Дождь усилился и тут же ослаб. Деревья перестали гнуться, а лужи — плясать.
— Море никуда не делось, — заметил Синдзя.
— Да, зато делся я. Уехал в горы. И вряд ли их когда-нибудь брошу. Я знал, чем рискую, когда становился посыльным. Меня предупреждали. Но понял я только сегодня. Плохо, если ты видел слишком много стран и городов, слишком многое полюбил. В одно время можно жить только в одном месте. В конце концов ты выбираешь что-то одно, а остальные воспоминания превращаются в призраки.
Синдзя понимающе кивнул. Ота улыбнулся и подумал: интересно, какие воспоминания носит с собой наемник. Судя по его задумчивому взгляду, вряд ли только кровь и ужас. Наверняка было и в его жизни то, что стоило запомнить.
— Так значит, ты решился, — произнес Синдзя. — Амиит-тя сам хотел заводить с тобой этот разговор. Когда в Мати истечет срок траура, все закрутится опять.
— Знаю. И — да, я решился.
— А можно спросить, почему ты намерен остаться?
Ота слез с окна, достал из серванта пиалы и разлил по ним темно-красное вино. Синдзя взял пиалу и сразу осушил наполовину. Ота сел на стол, поставив ноги на скамью, и поболтал красную жидкость в белой пиале.
— Убили моего отца и братьев.
— Ты их не знал, — возразил Синдзя. — Не говори мне, что это любовь.
— Убили мою старую семью. Как по-твоему, они будут долго думать, прежде чем убить новую?

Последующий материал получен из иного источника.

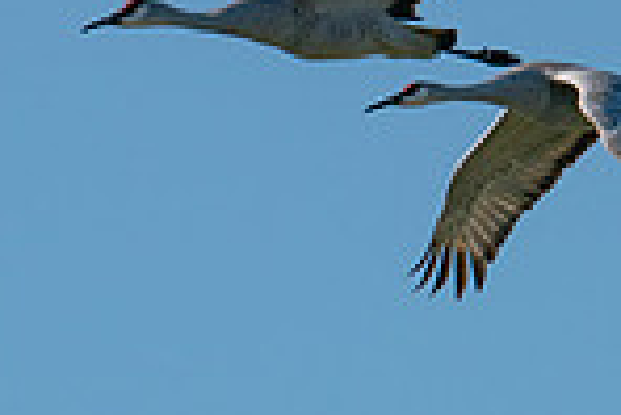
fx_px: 37244
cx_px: 340
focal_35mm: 2157
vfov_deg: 0.6
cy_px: 142
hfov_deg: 1.0
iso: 160
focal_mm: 460
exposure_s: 1/1600
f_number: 6.3
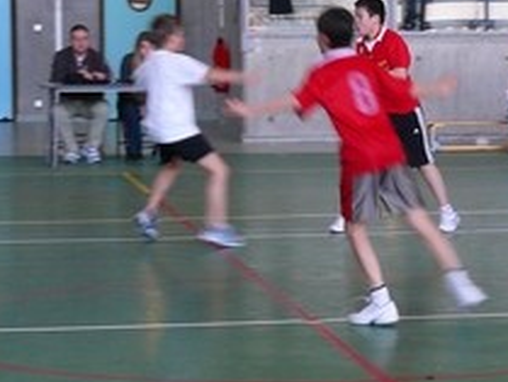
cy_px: 179
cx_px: 423
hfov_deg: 12.4
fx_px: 2335
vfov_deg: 9.3
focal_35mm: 159
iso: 125
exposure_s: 1/30
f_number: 3.2
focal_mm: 13.1
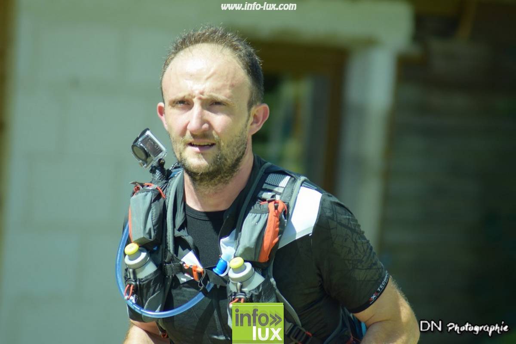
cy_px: 172
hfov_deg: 4.6
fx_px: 6449
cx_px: 258
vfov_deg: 3.1
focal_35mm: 450
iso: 450
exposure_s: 1/1000
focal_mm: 300
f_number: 5.6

— Вот это по-мужски! — Синдзя поднял пиалу, салютуя Оте. — Боги свидетели, будет нелегко. Пока утхайемцы убеждены, что ты совершил все, в чем тебя обвиняют, они сначала тебя казнят, а хаем сделают после. Придется выяснить, кто это натворил, и скормить его толпе. Даже потом полгорода будут считать тебя убийцей, но хитрым. А если не выяснить… Нет, полагаю, ты прав. Выбор невелик: или жить в страхе, или взять мир за яйца. Или ты станешь хаем Мати, или жертвой хая Мати. Третьего я не вижу.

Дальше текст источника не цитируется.